Beijing Demands Protection as Venezuela’s Rioters Target Chinese Businesses

A worker cleans up what remains a Subway sandwich shop at the looted SuperLider commercial
AP Photo/Rodrigo Abd

The government of China has demanded that Venezuela make an effort to “restore social order” following a string of attacks against Chinese-owned businesses in cities like Bolívar, where the socialist government’s decision to invalidate the nation’s highest-denomination bolívar bill triggered riots that damaged hundreds of storefronts.

“China follows closely the situation in Venezuela. As a friendly country to Venezuela, we believe that its government and people are capable of handling domestic affairs and maintain national stability and development,” Chinese Foreign Ministry spokeswoman Hua Chunying said during the ministry’s daily press conference on Monday, responding to a reporter’s question. Hua noted that, upon hearing of the mass looting of Chinese businesses, the Chinese embassy in Caracas “activated the emergency response mechanism” and demanded Venezuela take the threat seriously.

“The Venezuelan side took China’s requirement seriously and made expeditious moves,” Hua added. “The situation in Venezuela has subsided.”

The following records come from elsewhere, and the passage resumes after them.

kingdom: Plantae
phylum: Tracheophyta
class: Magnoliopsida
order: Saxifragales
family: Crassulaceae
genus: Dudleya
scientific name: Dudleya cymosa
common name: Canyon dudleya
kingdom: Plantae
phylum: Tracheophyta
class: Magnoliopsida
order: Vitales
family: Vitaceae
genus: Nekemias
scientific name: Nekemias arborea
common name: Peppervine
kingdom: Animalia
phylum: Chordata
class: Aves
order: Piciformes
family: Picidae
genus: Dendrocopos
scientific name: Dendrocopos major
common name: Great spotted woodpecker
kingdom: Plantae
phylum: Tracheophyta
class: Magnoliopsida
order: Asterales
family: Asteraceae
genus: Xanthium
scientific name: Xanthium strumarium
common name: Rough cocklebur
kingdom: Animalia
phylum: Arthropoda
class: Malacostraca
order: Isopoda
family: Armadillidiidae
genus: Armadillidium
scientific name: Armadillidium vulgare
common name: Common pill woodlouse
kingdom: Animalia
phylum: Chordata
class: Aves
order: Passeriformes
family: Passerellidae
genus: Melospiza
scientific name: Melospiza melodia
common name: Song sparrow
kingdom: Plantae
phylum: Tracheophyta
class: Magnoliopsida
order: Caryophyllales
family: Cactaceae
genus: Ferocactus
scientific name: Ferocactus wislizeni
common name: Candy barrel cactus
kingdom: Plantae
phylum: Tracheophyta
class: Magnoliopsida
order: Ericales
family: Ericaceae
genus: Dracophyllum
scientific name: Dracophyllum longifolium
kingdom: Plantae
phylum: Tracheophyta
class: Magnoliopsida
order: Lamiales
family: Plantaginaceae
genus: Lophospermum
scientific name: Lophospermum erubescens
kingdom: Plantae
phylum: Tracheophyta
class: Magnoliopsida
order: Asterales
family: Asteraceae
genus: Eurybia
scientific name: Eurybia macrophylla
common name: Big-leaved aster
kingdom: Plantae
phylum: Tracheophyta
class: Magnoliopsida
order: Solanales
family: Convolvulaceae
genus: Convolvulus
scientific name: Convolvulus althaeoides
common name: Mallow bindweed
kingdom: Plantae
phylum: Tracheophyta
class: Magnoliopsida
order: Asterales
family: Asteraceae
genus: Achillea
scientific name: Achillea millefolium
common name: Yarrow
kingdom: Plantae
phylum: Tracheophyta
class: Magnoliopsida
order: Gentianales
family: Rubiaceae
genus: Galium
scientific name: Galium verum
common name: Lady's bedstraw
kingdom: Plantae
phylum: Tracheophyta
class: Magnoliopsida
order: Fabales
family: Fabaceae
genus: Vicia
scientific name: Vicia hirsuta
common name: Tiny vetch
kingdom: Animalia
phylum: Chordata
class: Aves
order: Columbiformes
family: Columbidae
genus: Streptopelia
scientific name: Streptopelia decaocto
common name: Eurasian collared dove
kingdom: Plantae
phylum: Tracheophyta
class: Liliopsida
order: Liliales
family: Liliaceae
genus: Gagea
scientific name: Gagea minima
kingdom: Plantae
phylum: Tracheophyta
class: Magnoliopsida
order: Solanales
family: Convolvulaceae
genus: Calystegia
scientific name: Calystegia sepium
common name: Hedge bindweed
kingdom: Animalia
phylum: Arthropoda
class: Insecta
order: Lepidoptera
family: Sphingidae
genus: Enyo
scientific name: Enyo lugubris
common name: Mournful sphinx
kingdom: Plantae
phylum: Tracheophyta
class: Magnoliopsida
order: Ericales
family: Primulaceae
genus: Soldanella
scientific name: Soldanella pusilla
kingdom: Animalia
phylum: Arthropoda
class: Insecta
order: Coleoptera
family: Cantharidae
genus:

Hundreds of Venezuelans began looting businesses on Friday after the government announced that the promised 500- to 20,000-bolívar bills would not arrive, but the 100-bolívar bill’s value was now void. In a nation where 72 percent of citizens cannot afford three meals a day, the announcement that the little money they did have was useless sparked violence and looting that spread far beyond food. Groceries, hardware stores, universities, and private residences were all looted over the weekend before Maduro announced that he would reinstate the 100-bolívar bill through January 2.

As The Wall Street Journal reports, Chinese-owned businesses in Bolívar city became prime targets for looters over the weekend, in part due to the prevalence of Chinese groceries in the area. “They took the stands, the carts, all of the merchandise, which was a lot, and the air conditioners,” China Cham supermarket owner Juan Carlos Ho told the Journal, noting that those he knows in Venezuela’s Chinese community are thinking of repatriating because “there’s nothing left and it’s not worth investing again.” Some locals, he adds, have accused the Chinese business owners of having a role in the abysmal economic situation Venezuela currently finds itself in, a claim witnesses speaking to Reuters echoed.

According to the Journal‘s tally, over 400 people were arrested for looting over the weekend, 300 in Bolívar alone. 350 stores registered disturbances in the region. Maduro blamed his American counterpart Barack Obama for the looting, claiming secret American agents were executing “Obama’s final blow” before leaving office. Socialist officials in the affected regions have argued similarly. “Hunger didn’t motivate this,” western Táchira governor José Vielma Mora said of the riots in his region. “Vandalism motivated this,” blaming the anti-socialist opposition and noting the many shops looted for non-edible goods.

China has played an outsized role in helping socialist president Nicolás Maduro stay in power. Just last week, Venezuela’s Higher Education, Science, and Technology minister Jorge Arreaza announced that China would be handing the agency a sizable new investment. It would be the latest in tens of billions China has invested in Venezuela: $57 billion since 2007, according to Forbes, which adds that Venezuela has been repaying these loans in oil, but that oil production under Maduro has slowed to a dangerous trickle. China has continued investing in the country, however, even offering goods like medicine, which Venezuelans are increasingly unable to acquire.